## [Consigne]
Donnez la suite du texte sur l'EuroDrone et le groupe Safran, en partant de sa dernière phrase.

## [Extrait du texte]
-----

Par ailleurs, la question d’armer ou non cet EuroDrone fut en suspens pendant un temps, l’Allemagne ayant tardé à se décider pour des raisons « éthiques ».

Quoi qu’il en soit, le groupe Safran pouvait espérer bénéficier de ce programme. D’abord avec son turbopropulseur Ardiden TP3 pour la motorisation de ce futur drone européen. Puis avec son kit A2SM [Armement Air Sol Modulaire, ou Hammer] qui, monté sur un corps de bombe [généralement des Mk82 de 500 livres], permet à un aéronef d’atteindre une cible avec une grande précision et à une distance de sécurité.

-----

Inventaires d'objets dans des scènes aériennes
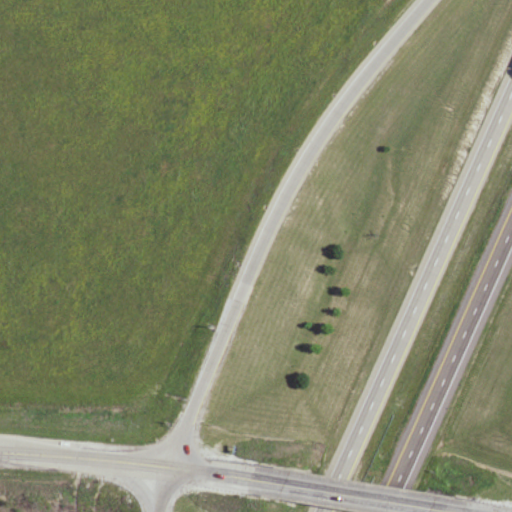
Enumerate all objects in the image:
road: (207, 196)
road: (273, 226)
road: (418, 302)
road: (450, 375)
road: (84, 473)
road: (227, 487)
road: (165, 496)
road: (339, 503)
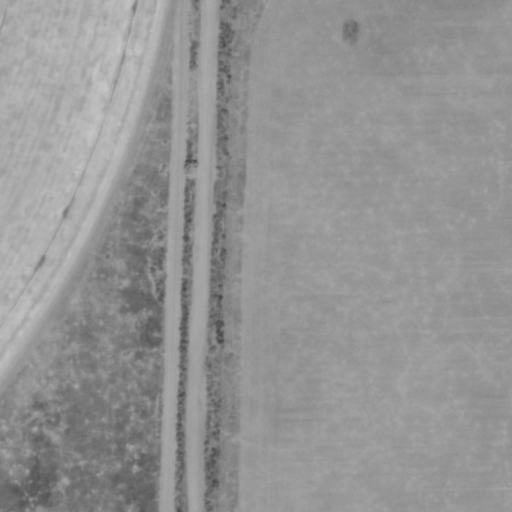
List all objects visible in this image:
road: (209, 256)
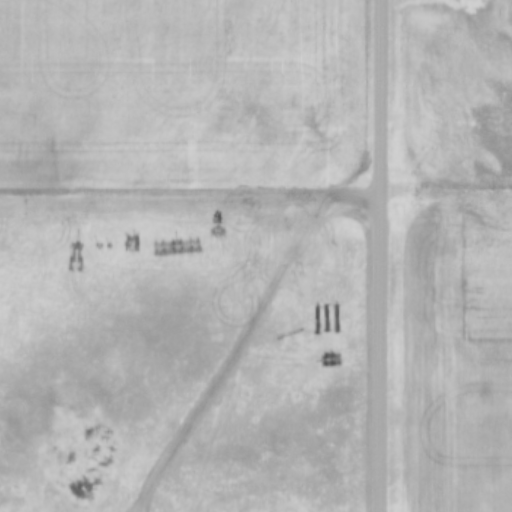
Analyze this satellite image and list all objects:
road: (385, 256)
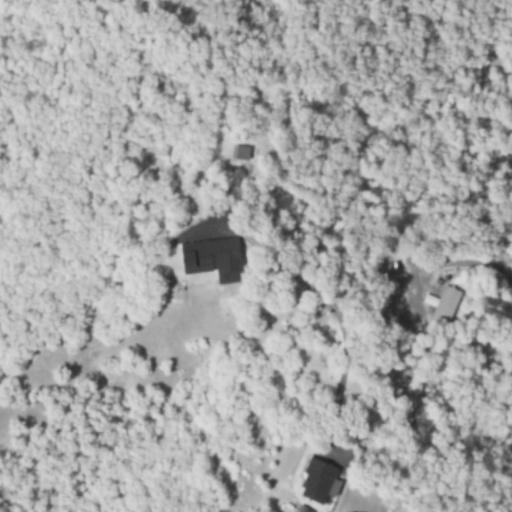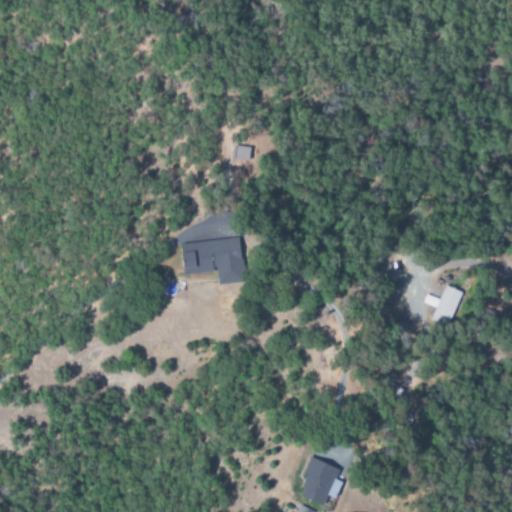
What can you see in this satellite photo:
building: (231, 153)
building: (201, 261)
building: (442, 305)
building: (312, 484)
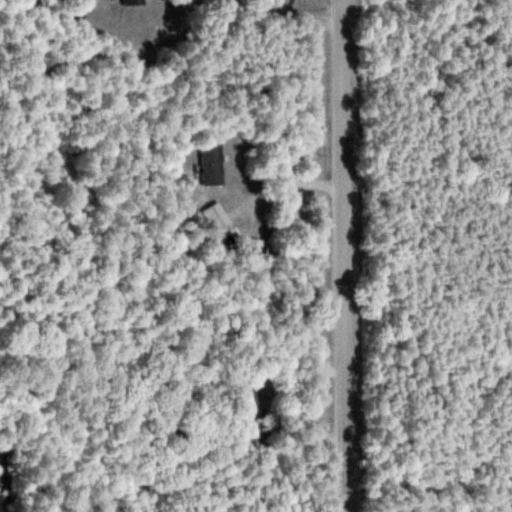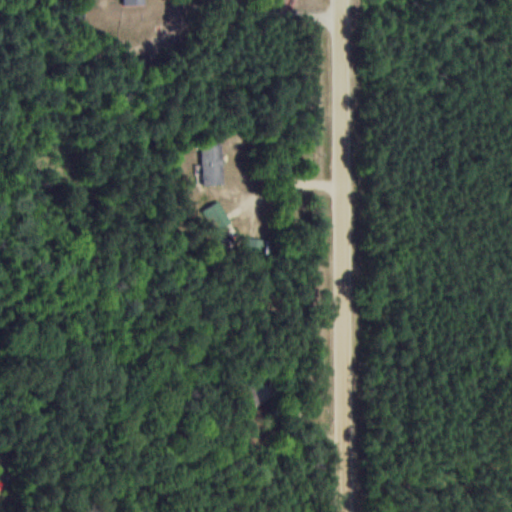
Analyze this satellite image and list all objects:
building: (132, 2)
road: (287, 11)
building: (212, 162)
building: (221, 223)
building: (254, 244)
road: (345, 255)
building: (254, 425)
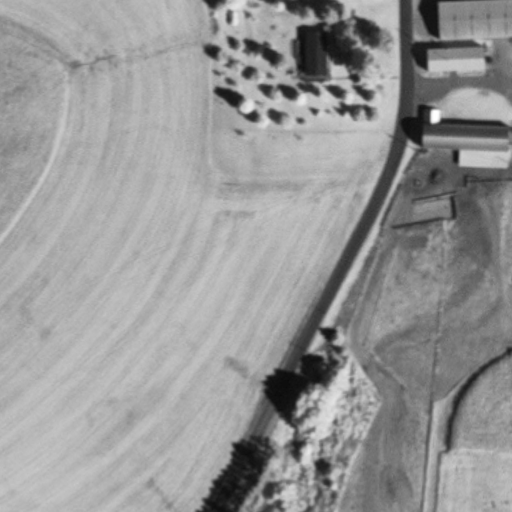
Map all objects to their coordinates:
building: (475, 19)
building: (316, 53)
building: (456, 59)
building: (468, 141)
road: (350, 265)
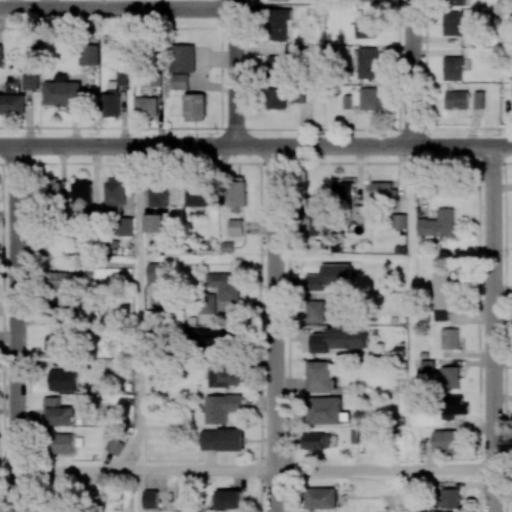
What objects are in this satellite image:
building: (276, 0)
building: (369, 0)
building: (455, 2)
road: (117, 8)
building: (279, 23)
building: (453, 23)
building: (365, 27)
building: (88, 54)
building: (1, 55)
building: (182, 58)
building: (367, 62)
building: (453, 68)
road: (235, 73)
road: (411, 73)
building: (31, 81)
building: (179, 81)
building: (63, 92)
building: (112, 97)
building: (276, 98)
building: (369, 98)
building: (457, 99)
building: (479, 100)
building: (12, 103)
building: (145, 106)
building: (194, 107)
road: (255, 146)
road: (502, 186)
building: (342, 190)
building: (382, 190)
building: (50, 191)
building: (236, 191)
building: (114, 194)
building: (158, 195)
building: (197, 195)
building: (82, 196)
building: (315, 215)
building: (398, 220)
building: (152, 222)
building: (437, 224)
building: (126, 225)
building: (235, 226)
building: (155, 272)
building: (329, 277)
building: (67, 280)
building: (225, 285)
road: (503, 287)
building: (442, 296)
building: (60, 303)
building: (206, 303)
road: (138, 307)
building: (315, 310)
building: (164, 316)
road: (503, 320)
road: (478, 323)
road: (16, 328)
road: (494, 328)
road: (275, 329)
road: (504, 333)
building: (209, 336)
building: (340, 338)
building: (450, 338)
building: (56, 343)
road: (503, 361)
building: (226, 375)
building: (320, 376)
building: (449, 377)
building: (62, 379)
road: (503, 397)
building: (453, 406)
building: (221, 407)
building: (323, 410)
building: (59, 412)
building: (357, 435)
building: (222, 439)
building: (317, 440)
building: (445, 440)
building: (62, 443)
building: (114, 446)
road: (503, 454)
road: (255, 469)
road: (503, 484)
road: (139, 490)
road: (411, 490)
building: (321, 498)
building: (450, 498)
building: (150, 499)
building: (228, 499)
building: (57, 508)
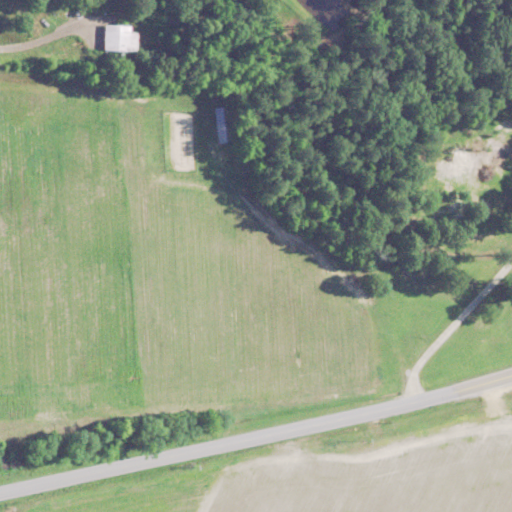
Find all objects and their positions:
road: (52, 31)
building: (122, 37)
building: (223, 132)
road: (453, 324)
road: (255, 434)
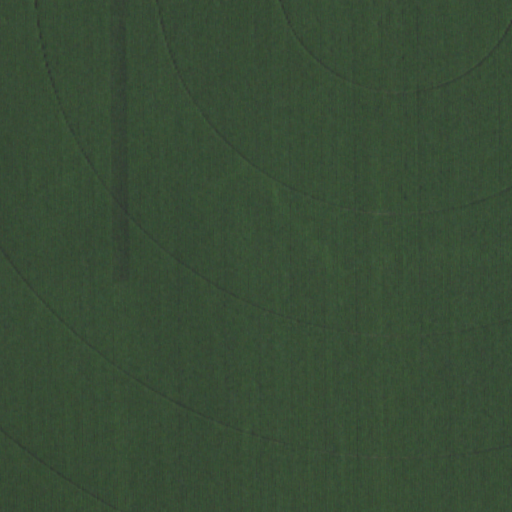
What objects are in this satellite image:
crop: (256, 256)
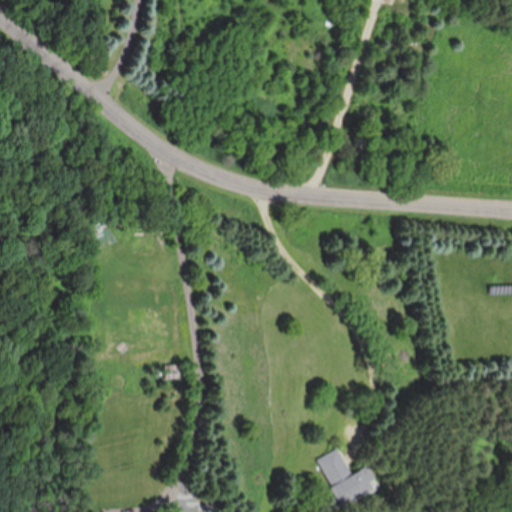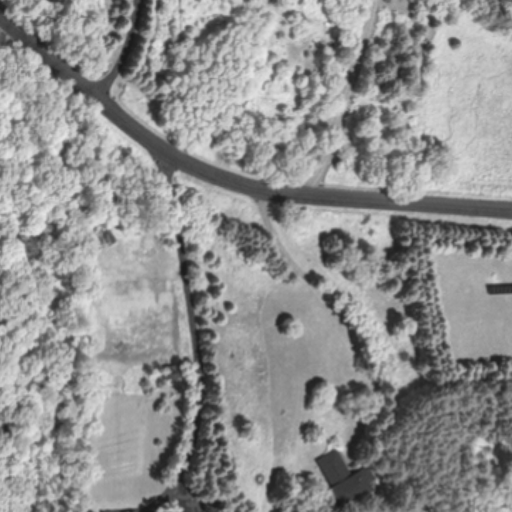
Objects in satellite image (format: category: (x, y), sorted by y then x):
road: (126, 48)
road: (347, 100)
road: (229, 178)
road: (339, 309)
road: (202, 333)
building: (343, 478)
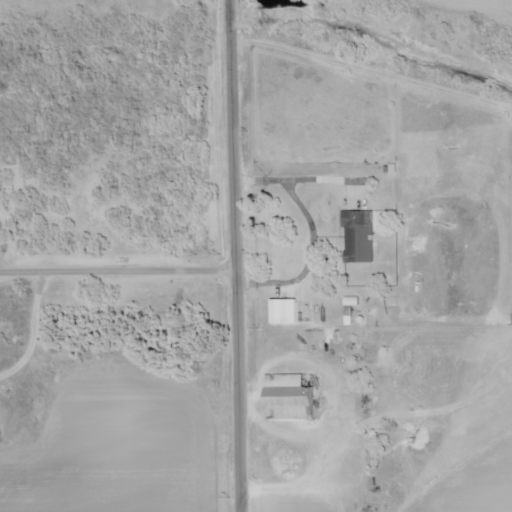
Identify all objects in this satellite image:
road: (225, 7)
building: (358, 237)
road: (231, 262)
road: (116, 274)
building: (289, 397)
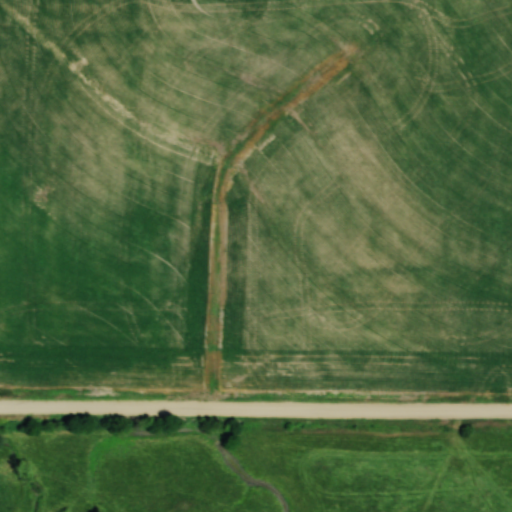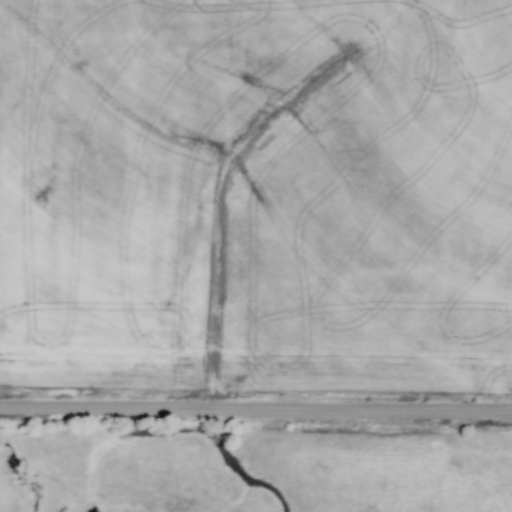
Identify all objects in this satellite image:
road: (256, 413)
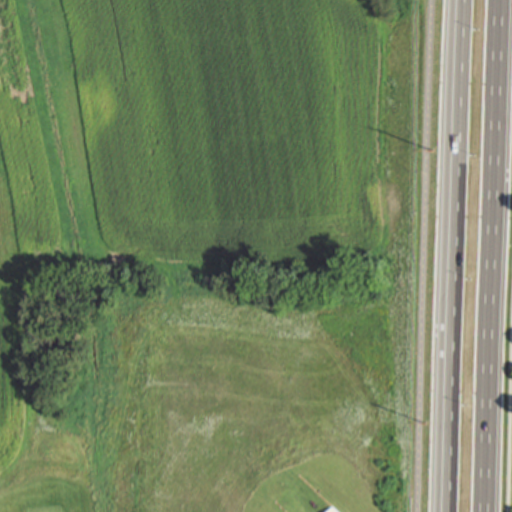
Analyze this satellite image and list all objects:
power tower: (431, 147)
road: (450, 255)
park: (195, 256)
road: (422, 256)
road: (487, 256)
road: (509, 407)
power tower: (427, 426)
building: (328, 509)
building: (333, 509)
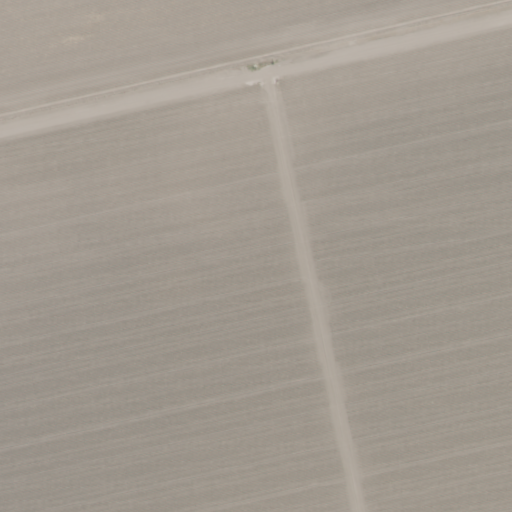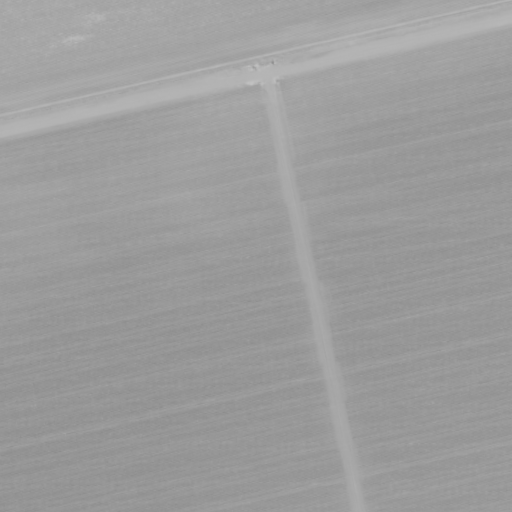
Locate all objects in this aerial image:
road: (256, 79)
road: (311, 294)
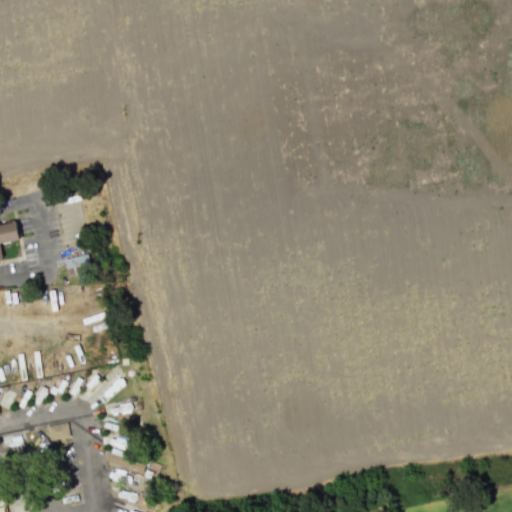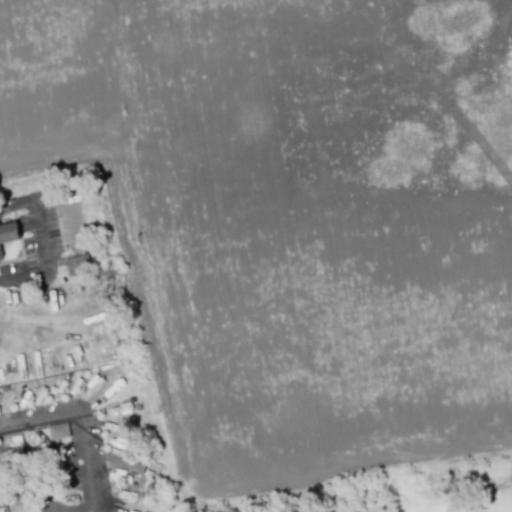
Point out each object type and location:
building: (7, 231)
building: (7, 232)
road: (45, 257)
building: (77, 264)
building: (57, 430)
building: (127, 463)
road: (87, 469)
park: (468, 502)
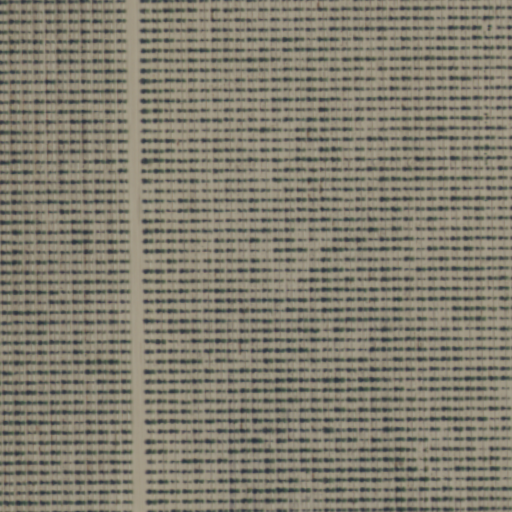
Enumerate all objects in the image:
crop: (256, 255)
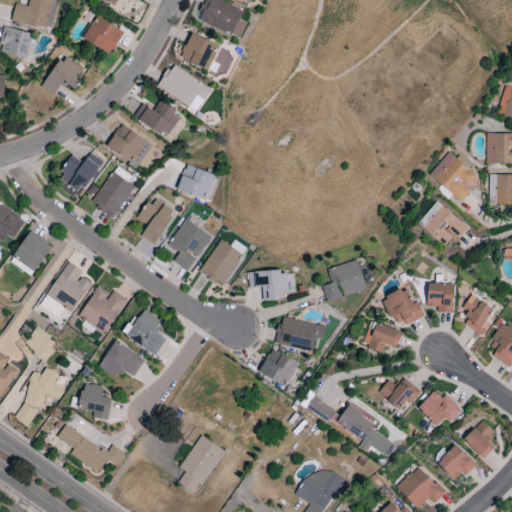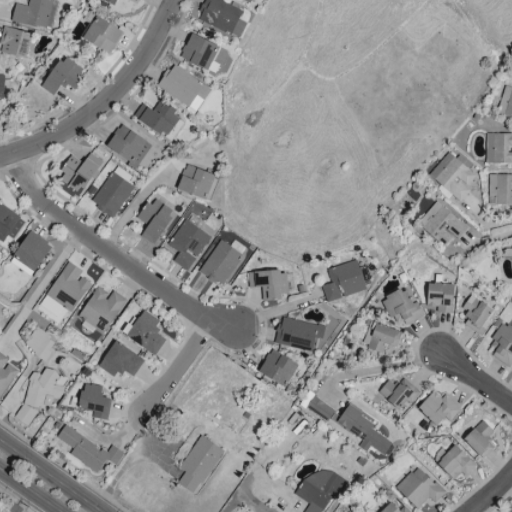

-----

## [Réponse]
Seulement, l’Ardiden TP3 n’a pas été retenu par Airbus Defence & Space, qui lui a préféré le Catalyst [ex-Advanced Turboprop, ou ATP], proposé par Avio Pro, filiale italienne de l’américain General Electric [GE]. Ce choix a fait tiquer quelques uns… Car si ce turbopropulseur sera fabriqué en Europe, il pourrait intégrer des composants américains susceptibles d’être concernés par la réglementation ITAR [International Traffic in Arms Regulations], laquelle sert de prétexte aux États-Unis pour bloquer des ventes d’équipements militaires pouvait faire de l’ombre à leurs industriels.

La Commission européenne a d’ailleurs indiqué qu’elle suivrait ce dossier. « Avio Aero est tenu, dans le cadre de l’application du droit de l’Union, de fournir tous les éléments de preuve garantissant que la souveraineté européenne sera préservée. À ce titre, la sous-traitance à Avio ne doit pas être contraire aux intérêts de l’UE et de ses États membres en matière de sécurité et de défense », a en effet fait valoir Thierry Breton, le commissaire chargé du marché intérieur, de la politique industrielle, de la défense et de l’espace.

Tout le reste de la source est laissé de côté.